What is expected — Can you copy the text of every row below character for character, leaving the pictures out of your answer?
┌─ Input rows
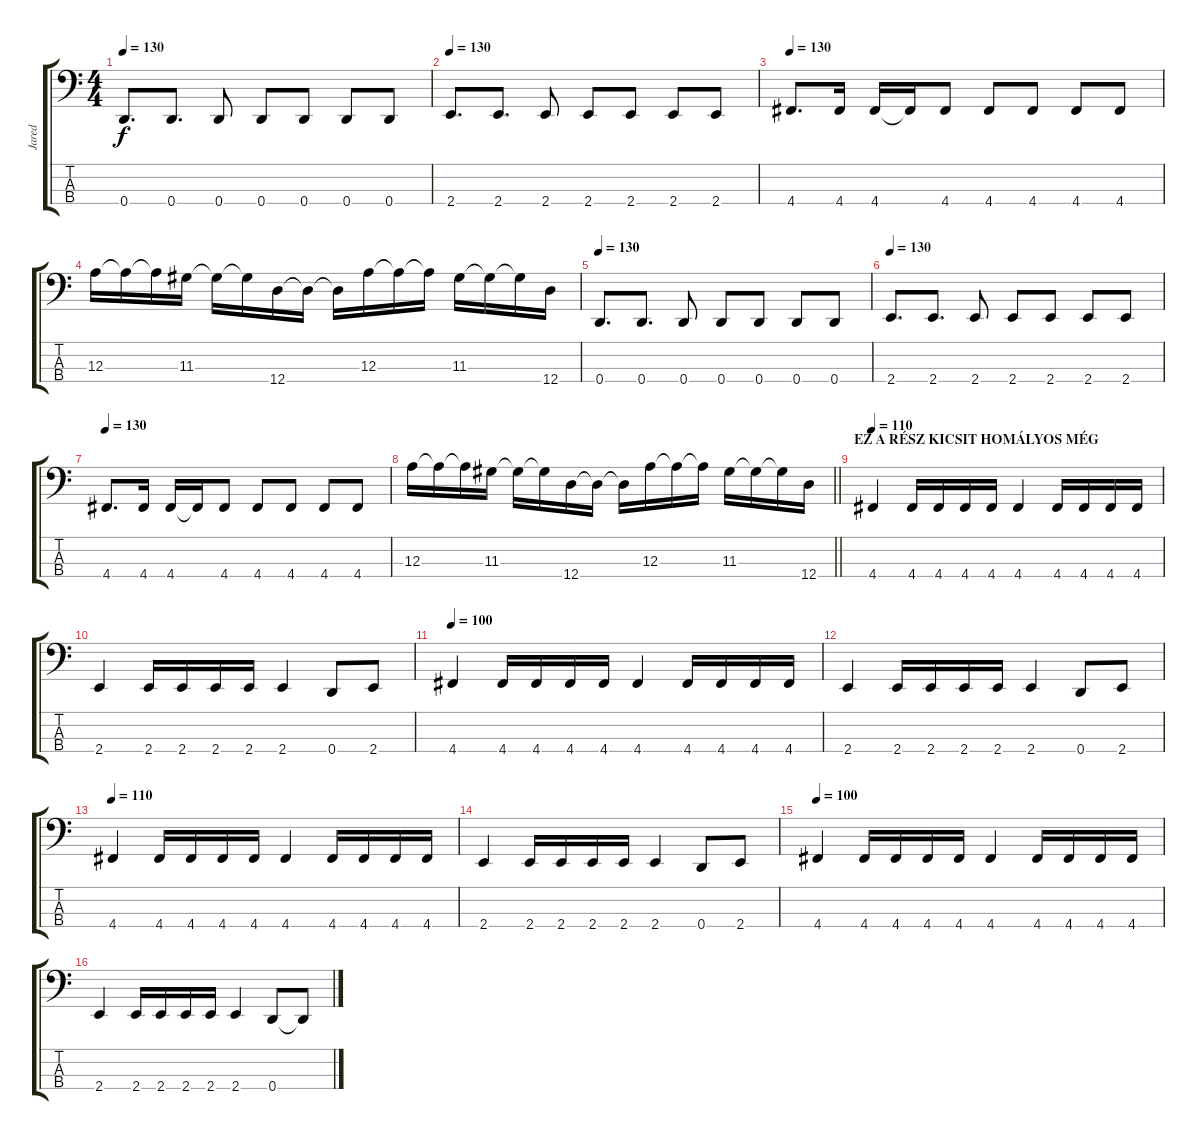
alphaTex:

\track ("Jared" "Jared") {instrument electricbassfinger}
\staff {score tabs}
\tuning (G2 D2 A1 D1) {hide}
\ts (4 4)
\tempo 130
\clef f4
\ks c
0.4.8{d dy f} 0.4.8{d} 0.4.8 0.4.8 0.4.8 0.4.8 0.4.8 |
\tempo 130
2.4.8{d} 2.4.8{d} 2.4.8 2.4.8 2.4.8 2.4.8 2.4.8 |
\tempo 130
4.4.8{d} 4.4.16 4.4.16 4.4{t}.16 4.4.8 4.4.8 4.4.8 4.4.8 4.4.8 |
12.3.16 12.3{t}.16 12.3{t}.16 11.3.16 11.3{t}.16 11.3{t}.16 12.4.16 12.4{t}.16 12.4{t}.16 12.3.16 12.3{t}.16 12.3{t}.16 11.3.16 11.3{t}.16 11.3{t}.16 12.4.16 |
\tempo 130
0.4.8{d} 0.4.8{d} 0.4.8 0.4.8 0.4.8 0.4.8 0.4.8 |
\tempo 130
2.4.8{d} 2.4.8{d} 2.4.8 2.4.8 2.4.8 2.4.8 2.4.8 |
\tempo 130
4.4.8{d} 4.4.16 4.4.16 4.4{t}.16 4.4.8 4.4.8 4.4.8 4.4.8 4.4.8 |
\barLineRight lightlight
12.3.16 12.3{t}.16 12.3{t}.16 11.3.16 11.3{t}.16 11.3{t}.16 12.4.16 12.4{t}.16 12.4{t}.16 12.3.16 12.3{t}.16 12.3{t}.16 11.3.16 11.3{t}.16 11.3{t}.16 12.4.16 |
\section ("" "EZ A RÉSZ KICSIT HOMÁLYOS MÉG")
\tempo 100
\tempo 110
4.4.4 4.4.16 4.4.16 4.4.16 4.4.16 4.4.4 4.4.16 4.4.16 4.4.16 4.4.16 |
2.4.4 2.4.16 2.4.16 2.4.16 2.4.16 2.4.4 0.4.8 2.4.8 |
\tempo 100
4.4.4 4.4.16 4.4.16 4.4.16 4.4.16 4.4.4 4.4.16 4.4.16 4.4.16 4.4.16 |
2.4.4 2.4.16 2.4.16 2.4.16 2.4.16 2.4.4 0.4.8 2.4.8 |
\tempo 100
\tempo 110
4.4.4 4.4.16 4.4.16 4.4.16 4.4.16 4.4.4 4.4.16 4.4.16 4.4.16 4.4.16 |
2.4.4 2.4.16 2.4.16 2.4.16 2.4.16 2.4.4 0.4.8 2.4.8 |
\tempo 100
4.4.4 4.4.16 4.4.16 4.4.16 4.4.16 4.4.4 4.4.16 4.4.16 4.4.16 4.4.16 |
2.4.4 2.4.16 2.4.16 2.4.16 2.4.16 2.4.4 0.4.8 0.4{t}.8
└─
Solution —
alphaTex:

\track ("Jared" "Jared") {instrument electricbassfinger}
\staff {score tabs}
\tuning (G2 D2 A1 D1) {hide}
\ts (4 4)
\tempo 130
\clef f4
\ks c
0.4.8{d dy f} 0.4.8{d} 0.4.8 0.4.8 0.4.8 0.4.8 0.4.8 |
\tempo 130
2.4.8{d} 2.4.8{d} 2.4.8 2.4.8 2.4.8 2.4.8 2.4.8 |
\tempo 130
4.4.8{d} 4.4.16 4.4.16 4.4{t}.16 4.4.8 4.4.8 4.4.8 4.4.8 4.4.8 |
12.3.16 12.3{t}.16 12.3{t}.16 11.3.16 11.3{t}.16 11.3{t}.16 12.4.16 12.4{t}.16 12.4{t}.16 12.3.16 12.3{t}.16 12.3{t}.16 11.3.16 11.3{t}.16 11.3{t}.16 12.4.16 |
\tempo 130
0.4.8{d} 0.4.8{d} 0.4.8 0.4.8 0.4.8 0.4.8 0.4.8 |
\tempo 130
2.4.8{d} 2.4.8{d} 2.4.8 2.4.8 2.4.8 2.4.8 2.4.8 |
\tempo 130
4.4.8{d} 4.4.16 4.4.16 4.4{t}.16 4.4.8 4.4.8 4.4.8 4.4.8 4.4.8 |
\barLineRight lightlight
12.3.16 12.3{t}.16 12.3{t}.16 11.3.16 11.3{t}.16 11.3{t}.16 12.4.16 12.4{t}.16 12.4{t}.16 12.3.16 12.3{t}.16 12.3{t}.16 11.3.16 11.3{t}.16 11.3{t}.16 12.4.16 |
\section ("" "EZ A RÉSZ KICSIT HOMÁLYOS MÉG")
\tempo 100
\tempo 110
4.4.4 4.4.16 4.4.16 4.4.16 4.4.16 4.4.4 4.4.16 4.4.16 4.4.16 4.4.16 |
2.4.4 2.4.16 2.4.16 2.4.16 2.4.16 2.4.4 0.4.8 2.4.8 |
\tempo 100
4.4.4 4.4.16 4.4.16 4.4.16 4.4.16 4.4.4 4.4.16 4.4.16 4.4.16 4.4.16 |
2.4.4 2.4.16 2.4.16 2.4.16 2.4.16 2.4.4 0.4.8 2.4.8 |
\tempo 100
\tempo 110
4.4.4 4.4.16 4.4.16 4.4.16 4.4.16 4.4.4 4.4.16 4.4.16 4.4.16 4.4.16 |
2.4.4 2.4.16 2.4.16 2.4.16 2.4.16 2.4.4 0.4.8 2.4.8 |
\tempo 100
4.4.4 4.4.16 4.4.16 4.4.16 4.4.16 4.4.4 4.4.16 4.4.16 4.4.16 4.4.16 |
2.4.4 2.4.16 2.4.16 2.4.16 2.4.16 2.4.4 0.4.8 0.4{t}.8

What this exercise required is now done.